Não tinha roupas, assim não precisava guarda-roupa. Não havia energia nem aparelhos elétricos. Dessa forma minha mobília se restringia às velas e uma lata para as necessidades de peso, já que o xixi mandava pela janela mesmo, direto no valetão do antigo riacho que algum dia passou por ali. O aluguel era trazer alguma goreba para contribuir na alimentação daquelas crianças. Eram seis, uma escadinha, indo do mais novo com um ano até a mais velha com nove. Netos da senhora que me cedera o espaço. Não direi que foi amor à primeira vista, entretanto senti-me na obrigação de estender-lhes a mão e tudo o mais que de mim fosse possível. 
Assim, lembrando da imagem daquelas crianças imundas, doentes e com a miséria estampada em seus rostos, dirigia-me ao centro da cidade para buscar o nosso sustento. Revirava as lixeiras que encontrava pelo caminho, mas devido ao aumento da concorrência, caminhava cada vez mais longe, às vezes fazia mais de dez quilômetros para finalmente conseguir algumas sobras comíveis. Quando então, já era hora de voltar. Torcia para que os famintos não sucumbissem em minha ausência. Era lastimável o estado de miséria instalado naquelas gentes. Durante várias semanas nesta rotina, sair de manhã e voltar à tardinha, às vezes conseguia algumas moedas doadas pelo caminho, com as quais comprava guloseimas ou leite para as crianças menores. Nunca comprei algo para mim, pois já estava acostumado a sobreviver de restos ou ficar alguns dias na base da água. Pensava muito naquela família, isso sim, merecia atenção especial. 

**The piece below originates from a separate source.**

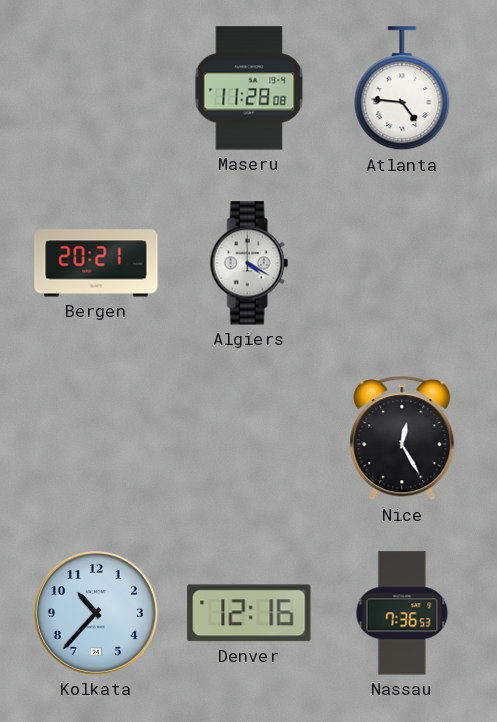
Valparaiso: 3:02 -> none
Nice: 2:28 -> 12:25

Até que certa noite, ao voltar para casa, ao aproximar-me do barraco ouvi gritos, carros movimentando-se, sirenes e estampidos de várias intensidades. Era o confronto entre a polícia e alguns elementos que se escondiam por ali. Já presenciara tiroteios noutras ocasiões e lugares, mas não com tamanha intensidade. Senti medo, muito medo e quando o pavor apossou-se de mim, corri. Desejava conferir se tudo estava em ordem, se o pessoal estava em segurança, além de esconder-me, é claro. 

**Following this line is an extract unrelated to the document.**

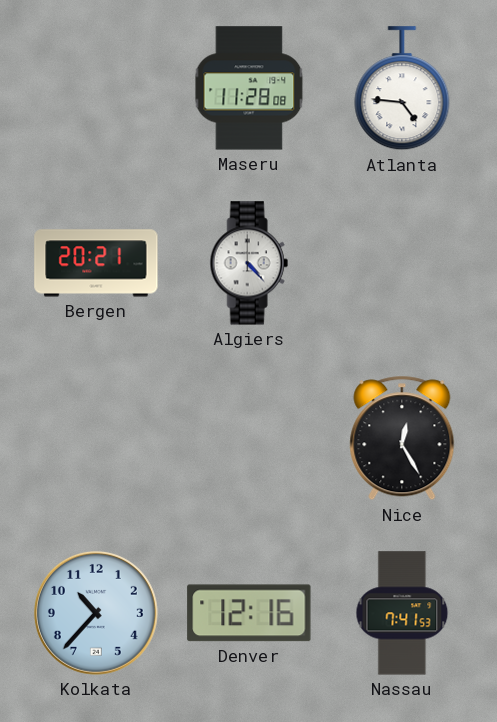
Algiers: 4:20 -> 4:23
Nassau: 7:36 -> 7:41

Tamanho desespero, devido ao zumbido dos projéteis que cruzavam próximos, fez-me entrar pela janela. Surpreendi-me ao ver a turma com cara de fome, mas muito alegres, seus olhos vibravam de felicidade. Parecia que alguém estava comemorando algum evento. Eu sem saber se chorava ou ria. Quando a vó, com a mesma alegria das crianças, tocou-me o ombro e disse para ficar tranqüilo, pois aquela barulheira em breve cessaria. E assim, depois de algum tempo de sirenes, tiros, rajadas, gritos de pavor e motores... tudo se aquietou. 
Quando então veio a ordem para que preparássemos o fogo e a água, pois haveria um ensopado daqueles - deduzi ser este o motivo da festa. Vibrei com a possibilidade de saborear algo feito na hora, quentinho... hummm.... há tempos que não comia algo assim. Então, sob o breu da noite e com uma grande faca nas mãos, aquela senhora que mal conseguia andar pelo peso da idade, retirou-se. Após alguns passos, se abaixou e iniciou seqüência de golpes naquilo que parecia ser uma das vítimas do confronto.